Focusing on clinical factors, researchers have previously identified several biomarkers (using an ML-based approach) such as multivariable logistic regression model. A study by [27] showed that the value of D-dimer > 2mg/L was associated with mortality among COVID-19 patients. The group has observed a significant correlation between D-dimer levels and disease severity measured by the CT, oxygenation index, and clinical staging. Another group [28], reported lactic dehydrogenase (LDH), lymphocyte, and high-sensitivity C-reactive protein (hs-CRP) were associated with the survival of COVID-19 patients. In the present study, we applied machine learning-based prediction in a cohort of 5,059 patients (median age =46 years, 95% confidence interval (CI): [45,46.1]; 49.3% male) who had tested positive for COVID-19 based on electronic health records. The study also included 532,427 patients as controls and identified both immunological and metabolic biomarkers that help to predict mortality among COVID-19 patients. Identification of both immunological and metabolic biomarkers is very important for mortality prediction of the COVID-19, which is ever mutating and can lead to serious health conditions.

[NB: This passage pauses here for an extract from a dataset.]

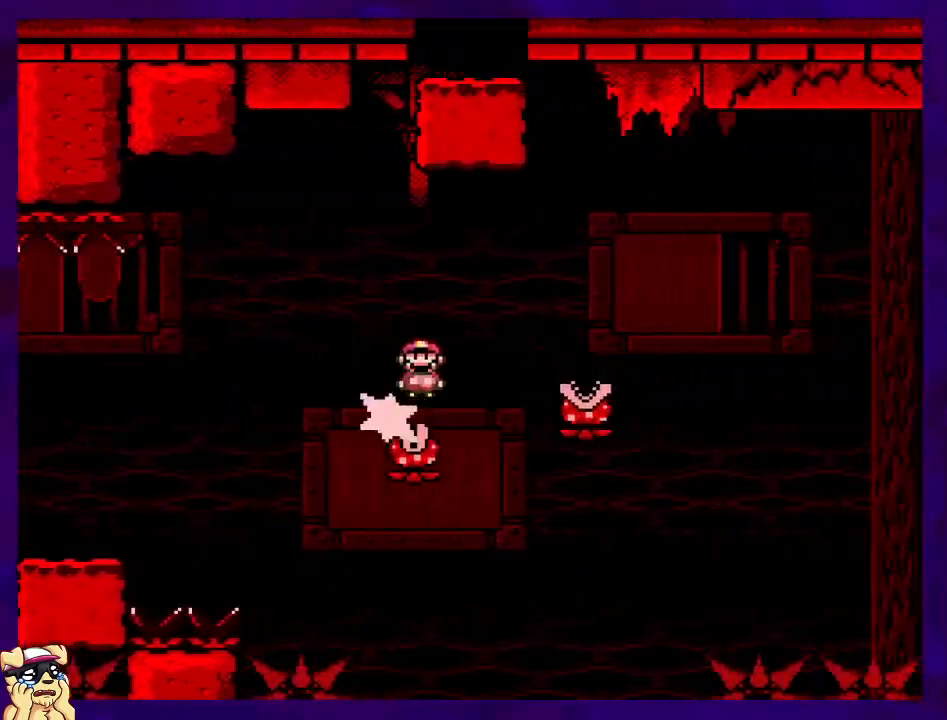
{"buttons": ["A", "X", "DPAD_RIGHT"], "events": [[33, "DPAD_UP", "down"], [66, "DPAD_UP", "up"]]}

Our result indicated that age, glomerular filtration, albumin, urea, procalcitonin, c-reactive protein, oxygen, bicarbonate, carbon dioxide, ferritin, glucose, erythrocytes, creatinine, lymphocytes, PH of blood and leukocytes are the most important biomarkers identified to predict COVID-19 mortality which are better suited in the effort of optimizing public health resources, targeted community interventions and clinical decision making. Age was also identified as a key predictor of mortality in previous studies [29]. As with the older age, the immunosenescence and/or multiple medical conditions tend to make patients more prone to critical COVID-19 illness [30]. Lymphocytes are among identified immunological and metabolic biomarkers. They are critical components of the immune system and play very important role in host defense and clearing infections. Medical condition due to lower number of lymphocytes in the blood, is a typical feature in COVID-19 patients and may be a key factor in disease mortality [31]. C-reactive protein, carbon dioxide, oxygen and glucose are also among the identified immunological and metabolic biomarkers that have a significant importance for early diagnosis and mortality because of COVID-19 [31].

Creatinine which is also among our identified immunological and metabolic biomarkers is a waste product made by muscles filtered by kidney. High levels of creatinine indicates that kidneys aren’t functioning properly which in turn has a significant role in predicting COVID-19 mortality [31]. In our study, ferritin and albumin are also among the most important immunological and metabolic biomarkers identified for COVID-19 mortality prediction. Ferritin is a blood protein that contain iron leading to anaemia if low blood ferritin level and albumin is a protein made by liver used as storage reservoir of proteins and transporter of amino acids. Low albumin level on presentation in COVID-19 infection is associated with serious outcomes and mortality [32]. Early identification of high-risk COVID-19 patients is very important, as it can speed up the establishment of more responsive health care systems, ensure instant intervention and intensive care. Besides, early recognition of critical patients can help to mitigate the burden on health systems, enabling the health care providers to prioritize the allocation of limited resources during epidemic peaks and optimize decision-making strategy. To the best of our knowledge, no previous research has identified important immunological and metabolic biomarkers to the extent demonstrated in our study. Our findings cover hematological, coagulation, cardiac, hepatic, renal and inflammatory factors.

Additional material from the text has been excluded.